[Libvir] [RFC] 4 of 4 Linux Container support - start container

19 Mar 2008

      This patch adds the start container support.  A couple new source files are
added - lxc_container.h and lxc_container.c  These contain the setup code that
runs within the container namespace prior to exec'ing the user specified init.

This is a rough outline of the functions involved in starting a container and
the namespace and process under which they run:
lxcVmStart() - runs under callers process
    lxcSetupTtyTunnel() - opens a tty and socket pair, tty stored in vmDef
    double fork to separate from parent process
        grandchild calls lxcStartContainer() see below
        parent continues
    wait for child process(es)
    if child process was successful, change vm state to running
    return

lxcStartContainer() - runs in parent namespace, child process from lxcVmStart
    Allocate stack for container
    clone() - child process will start in lxcChild() see below
    exit() - once lxcTtyForward returns, the container has exited

lxcChild() - runs within container, child process from clone()
    mount user filesystems
    mount container /proc
    lxcExecWithTty() - see below, will not return

lxcExecWithTty() - runs within container
    lxcSetupContainerTty() - opens tty for container
    Set up SIGCHLD handler
    fork()
        Child calls lxcExecContainerInit() see below
        Parent continues
    lxcTtyForward - shuttles data between file descriptors until flag is set
                    in this case between the master end of the container tty
                    and the master end of the parent tty
    exit() - when lxcTtyForward returns, container init has exited

lxcExecContainerInit() - runs within contianer, child process from
                         lxcExecWithTty
    exec containers init
    if exec fails, exit()

There's (at least) a couple issues I don't have good solutions for -
1) In this setup with a tty console, we end up with at least 2 processes per
container.  One process is running the user init.  The CMD listed under ps will
be the init as specified in the XML (unless it changes it to something else).
The other process is forwarding console traffic between the parent and container
pts.  The CMD listed in ps depends will depend on the mgmt app used to start the
container.  Using virsh, it's something like this outside the container:
root     10141     1 93 22:05 pts/6    00:27:50
/home/dlesko/src/dev/libvirt-ss/libvirt/src/.libs/lt-virsh -c lxc:///
and this inside the container:
root         1     0 93 22:05 pts/6    00:29:19
/home/dlesko/src/dev/libvirt-ss/libvirt/src/.libs/lt-virsh -c lxc:///
This can be a bit confusing.  I'm not sure how important it is but it would be
nice to change this to something a little more meaningful as is done by ssh.

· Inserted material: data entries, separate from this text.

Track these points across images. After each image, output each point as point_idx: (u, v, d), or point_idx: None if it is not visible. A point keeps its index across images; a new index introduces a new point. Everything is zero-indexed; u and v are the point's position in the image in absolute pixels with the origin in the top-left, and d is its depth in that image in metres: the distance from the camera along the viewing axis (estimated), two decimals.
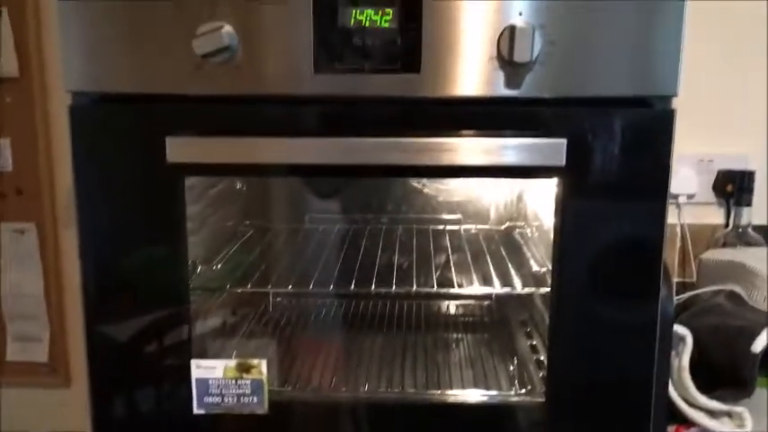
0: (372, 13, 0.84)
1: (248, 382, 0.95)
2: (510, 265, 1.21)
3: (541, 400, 0.97)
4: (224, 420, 0.96)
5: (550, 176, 0.88)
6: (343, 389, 1.07)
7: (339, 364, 1.16)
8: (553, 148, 0.85)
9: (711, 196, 1.43)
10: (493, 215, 1.42)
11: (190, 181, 0.92)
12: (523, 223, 1.38)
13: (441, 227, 1.41)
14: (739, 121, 1.39)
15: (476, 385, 1.09)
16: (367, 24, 0.84)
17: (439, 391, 1.06)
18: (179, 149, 0.86)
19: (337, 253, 1.29)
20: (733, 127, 1.40)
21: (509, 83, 0.84)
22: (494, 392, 1.05)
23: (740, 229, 1.37)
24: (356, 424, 0.99)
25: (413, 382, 1.10)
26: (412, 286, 1.17)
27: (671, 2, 0.82)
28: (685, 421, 1.09)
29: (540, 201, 1.20)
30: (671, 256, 1.41)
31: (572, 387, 0.94)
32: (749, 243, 1.36)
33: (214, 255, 1.20)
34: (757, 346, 1.06)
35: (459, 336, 1.31)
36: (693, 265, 1.41)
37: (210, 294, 1.15)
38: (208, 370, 0.94)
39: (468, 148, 0.86)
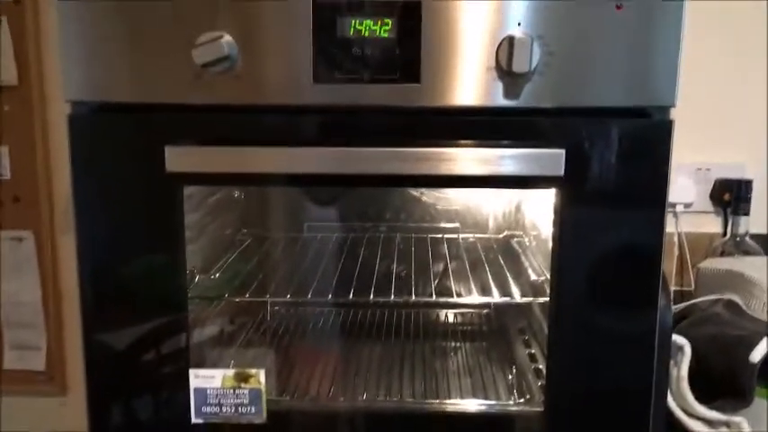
0: (371, 23, 0.84)
1: (246, 391, 0.95)
2: (508, 275, 1.21)
3: (540, 409, 0.96)
4: (222, 430, 0.95)
5: (549, 186, 0.88)
6: (342, 398, 1.07)
7: (337, 374, 1.15)
8: (552, 159, 0.85)
9: (709, 205, 1.43)
10: (491, 224, 1.42)
11: (188, 190, 0.92)
12: (521, 232, 1.38)
13: (439, 235, 1.41)
14: (737, 129, 1.40)
15: (474, 394, 1.09)
16: (366, 34, 0.84)
17: (437, 401, 1.06)
18: (178, 159, 0.86)
19: (335, 262, 1.29)
20: (730, 136, 1.40)
21: (508, 93, 0.85)
22: (492, 402, 1.05)
23: (738, 238, 1.37)
24: None
25: (411, 391, 1.09)
26: (410, 295, 1.17)
27: (669, 13, 0.83)
28: (684, 431, 1.09)
29: (538, 210, 1.20)
30: (669, 265, 1.41)
31: (571, 396, 0.94)
32: (747, 252, 1.36)
33: (212, 263, 1.20)
34: (756, 355, 1.06)
35: (458, 344, 1.31)
36: (691, 273, 1.41)
37: (208, 303, 1.15)
38: (206, 379, 0.94)
39: (467, 158, 0.86)
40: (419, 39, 0.84)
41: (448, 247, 1.37)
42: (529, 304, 1.21)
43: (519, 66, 0.82)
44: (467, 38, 0.84)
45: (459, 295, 1.23)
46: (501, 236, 1.41)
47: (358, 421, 1.00)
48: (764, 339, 1.07)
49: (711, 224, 1.43)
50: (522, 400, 1.04)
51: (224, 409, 0.95)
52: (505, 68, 0.83)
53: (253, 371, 0.95)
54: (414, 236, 1.40)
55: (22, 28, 1.36)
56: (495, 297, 1.15)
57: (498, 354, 1.25)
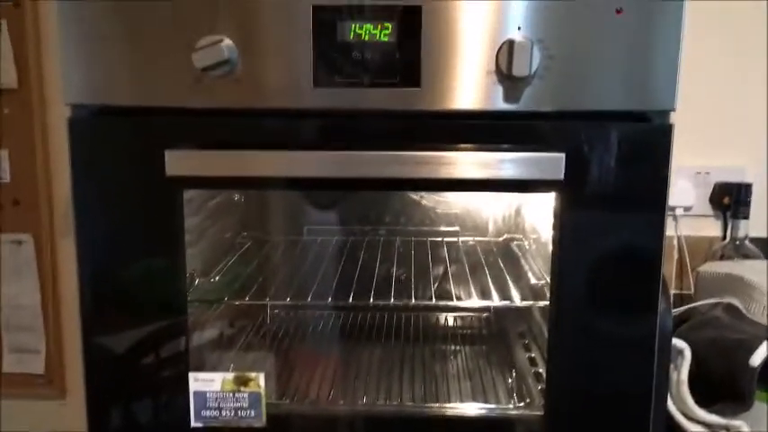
0: (372, 27, 0.84)
1: (246, 395, 0.95)
2: (508, 278, 1.21)
3: (540, 413, 0.96)
4: None
5: (549, 190, 0.88)
6: (341, 402, 1.07)
7: (337, 377, 1.15)
8: (552, 162, 0.85)
9: (708, 209, 1.43)
10: (491, 227, 1.42)
11: (188, 193, 0.92)
12: (521, 236, 1.38)
13: (439, 239, 1.41)
14: (736, 133, 1.40)
15: (474, 398, 1.09)
16: (366, 38, 0.84)
17: (437, 405, 1.06)
18: (178, 162, 0.86)
19: (335, 265, 1.29)
20: (730, 139, 1.41)
21: (508, 97, 0.85)
22: (492, 405, 1.05)
23: (737, 242, 1.38)
24: None
25: (411, 394, 1.09)
26: (410, 299, 1.17)
27: (669, 18, 0.83)
28: None
29: (537, 213, 1.20)
30: (668, 269, 1.41)
31: (571, 400, 0.94)
32: (747, 256, 1.36)
33: (212, 267, 1.20)
34: (756, 359, 1.06)
35: (458, 348, 1.31)
36: (691, 277, 1.41)
37: (208, 306, 1.15)
38: (206, 383, 0.94)
39: (467, 162, 0.86)
40: (419, 43, 0.84)
41: (448, 251, 1.37)
42: (529, 308, 1.21)
43: (519, 69, 0.82)
44: (467, 42, 0.84)
45: (458, 299, 1.23)
46: (501, 239, 1.41)
47: (358, 425, 0.99)
48: (764, 343, 1.07)
49: (711, 228, 1.44)
50: (522, 404, 1.04)
51: (223, 413, 0.95)
52: (505, 72, 0.83)
53: (252, 374, 0.95)
54: (413, 239, 1.40)
55: (22, 31, 1.36)
56: (495, 300, 1.15)
57: (498, 357, 1.25)
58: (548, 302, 0.93)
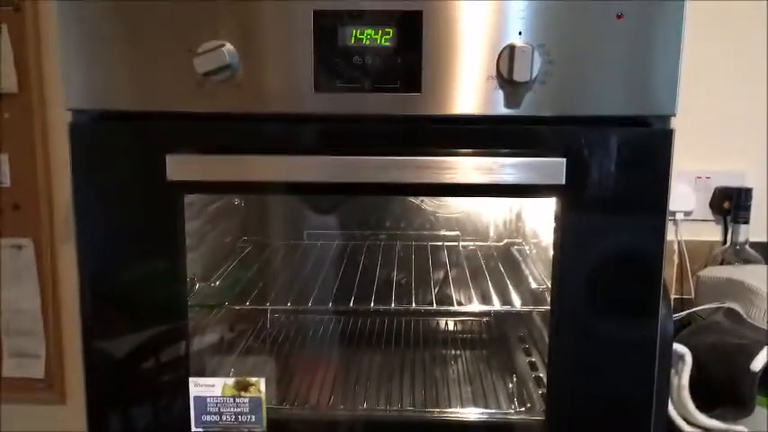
0: (372, 32, 0.84)
1: (246, 400, 0.94)
2: (509, 283, 1.21)
3: (541, 418, 0.96)
4: None
5: (550, 195, 0.88)
6: (342, 407, 1.07)
7: (337, 382, 1.15)
8: (553, 167, 0.85)
9: (709, 213, 1.43)
10: (491, 232, 1.42)
11: (189, 198, 0.92)
12: (522, 240, 1.38)
13: (439, 243, 1.41)
14: (737, 138, 1.40)
15: (475, 403, 1.09)
16: (367, 43, 0.84)
17: (438, 410, 1.05)
18: (179, 167, 0.86)
19: (336, 270, 1.29)
20: (730, 144, 1.41)
21: (509, 102, 0.85)
22: (493, 410, 1.05)
23: (738, 247, 1.37)
24: None
25: (411, 399, 1.09)
26: (411, 303, 1.16)
27: (670, 23, 0.83)
28: None
29: (538, 218, 1.20)
30: (669, 273, 1.41)
31: (572, 405, 0.94)
32: (747, 260, 1.36)
33: (212, 271, 1.20)
34: (756, 364, 1.06)
35: (458, 352, 1.31)
36: (691, 281, 1.41)
37: (209, 311, 1.15)
38: (206, 388, 0.94)
39: (468, 167, 0.86)
40: (420, 48, 0.84)
41: (448, 255, 1.37)
42: (529, 312, 1.21)
43: (520, 75, 0.82)
44: (468, 47, 0.84)
45: (459, 303, 1.23)
46: (501, 244, 1.41)
47: (358, 430, 0.99)
48: (765, 348, 1.07)
49: (711, 232, 1.43)
50: (522, 409, 1.04)
51: (224, 418, 0.95)
52: (506, 77, 0.83)
53: (253, 379, 0.95)
54: (414, 244, 1.40)
55: (23, 35, 1.36)
56: (496, 305, 1.15)
57: (499, 362, 1.25)
58: (548, 307, 0.93)
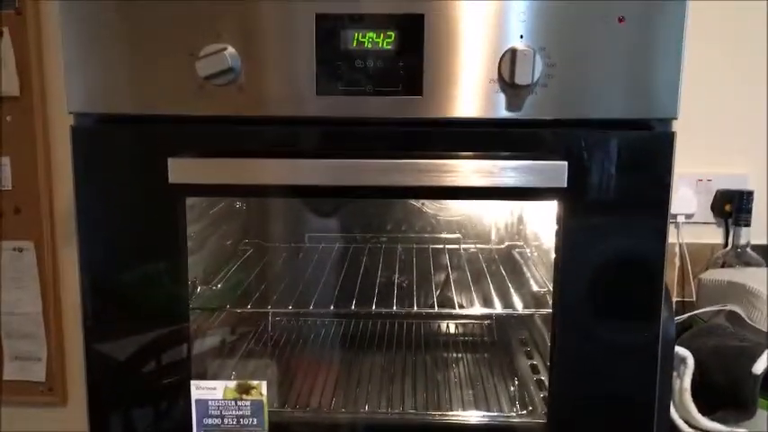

2) The container can stall when nothing is connected to the parent side pty and
console output fills up the buffer.  To avoid this, we set the parent side pty
to be non-blocking.  The result of this is that we will discard any console
output once the buffer has filled.  When a user does connect to the console,
they may get a flood of (potentially very) old data.  It would be nice to be
able to provide some more recent output once someone connects to the console.

-- 
Best Regards,
Dave Leskovec
IBM Linux Technology Center
Open Virtualization